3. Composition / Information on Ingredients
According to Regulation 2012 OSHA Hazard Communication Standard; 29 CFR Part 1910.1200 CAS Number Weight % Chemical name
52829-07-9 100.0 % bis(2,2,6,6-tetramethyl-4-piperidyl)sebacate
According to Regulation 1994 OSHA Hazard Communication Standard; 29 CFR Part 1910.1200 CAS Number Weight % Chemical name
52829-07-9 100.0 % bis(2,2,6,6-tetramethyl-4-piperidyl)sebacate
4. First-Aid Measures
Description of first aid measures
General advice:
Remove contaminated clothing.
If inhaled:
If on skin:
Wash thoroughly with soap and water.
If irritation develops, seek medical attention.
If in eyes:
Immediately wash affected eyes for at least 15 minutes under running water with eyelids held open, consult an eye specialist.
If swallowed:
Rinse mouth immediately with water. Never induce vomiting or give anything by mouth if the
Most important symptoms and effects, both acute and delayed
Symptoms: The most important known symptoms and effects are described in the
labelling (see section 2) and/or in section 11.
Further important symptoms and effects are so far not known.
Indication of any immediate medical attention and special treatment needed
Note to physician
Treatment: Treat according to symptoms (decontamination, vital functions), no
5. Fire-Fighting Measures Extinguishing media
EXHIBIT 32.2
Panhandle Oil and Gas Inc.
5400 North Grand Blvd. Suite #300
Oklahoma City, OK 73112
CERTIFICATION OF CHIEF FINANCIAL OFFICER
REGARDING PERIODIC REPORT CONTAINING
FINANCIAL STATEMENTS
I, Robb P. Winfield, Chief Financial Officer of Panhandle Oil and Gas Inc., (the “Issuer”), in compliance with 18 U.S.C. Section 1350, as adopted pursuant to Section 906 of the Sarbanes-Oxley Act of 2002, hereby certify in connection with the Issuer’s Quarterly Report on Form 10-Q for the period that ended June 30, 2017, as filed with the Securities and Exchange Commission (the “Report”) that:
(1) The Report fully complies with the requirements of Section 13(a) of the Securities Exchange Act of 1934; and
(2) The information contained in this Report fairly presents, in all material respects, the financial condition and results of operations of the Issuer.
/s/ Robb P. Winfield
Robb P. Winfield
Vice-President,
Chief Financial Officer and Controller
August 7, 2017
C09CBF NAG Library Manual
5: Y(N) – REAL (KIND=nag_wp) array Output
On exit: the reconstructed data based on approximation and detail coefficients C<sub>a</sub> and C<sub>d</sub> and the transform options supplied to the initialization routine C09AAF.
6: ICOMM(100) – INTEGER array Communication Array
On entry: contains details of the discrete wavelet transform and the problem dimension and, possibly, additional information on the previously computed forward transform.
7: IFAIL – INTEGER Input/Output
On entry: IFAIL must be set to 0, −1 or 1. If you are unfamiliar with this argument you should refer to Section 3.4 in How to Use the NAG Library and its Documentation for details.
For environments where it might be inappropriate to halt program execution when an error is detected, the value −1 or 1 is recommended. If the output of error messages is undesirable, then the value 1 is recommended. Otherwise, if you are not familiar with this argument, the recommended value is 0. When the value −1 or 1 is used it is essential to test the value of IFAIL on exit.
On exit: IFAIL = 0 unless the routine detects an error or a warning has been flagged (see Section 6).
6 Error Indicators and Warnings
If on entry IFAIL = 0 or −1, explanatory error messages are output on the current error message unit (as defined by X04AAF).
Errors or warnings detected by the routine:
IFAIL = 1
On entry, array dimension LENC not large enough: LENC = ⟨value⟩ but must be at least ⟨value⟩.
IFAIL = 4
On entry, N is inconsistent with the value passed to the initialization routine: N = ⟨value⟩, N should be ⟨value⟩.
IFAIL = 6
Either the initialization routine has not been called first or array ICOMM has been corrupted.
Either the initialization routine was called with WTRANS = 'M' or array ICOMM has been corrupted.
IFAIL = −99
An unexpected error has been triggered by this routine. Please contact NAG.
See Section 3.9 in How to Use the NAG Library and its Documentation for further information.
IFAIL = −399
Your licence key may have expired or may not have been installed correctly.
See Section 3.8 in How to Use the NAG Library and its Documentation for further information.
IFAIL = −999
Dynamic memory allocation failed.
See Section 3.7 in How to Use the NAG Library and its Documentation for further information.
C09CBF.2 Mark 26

> Activity:
What are the lines from the one containing "Dynamic memory allocation failed." through the end of the material? Reproduce them exactly, both ends included, with nothing added.

> Final answer:
Dynamic memory allocation failed.
See Section 3.7 in How to Use the NAG Library and its Documentation for further information.
C09CBF.2 Mark 26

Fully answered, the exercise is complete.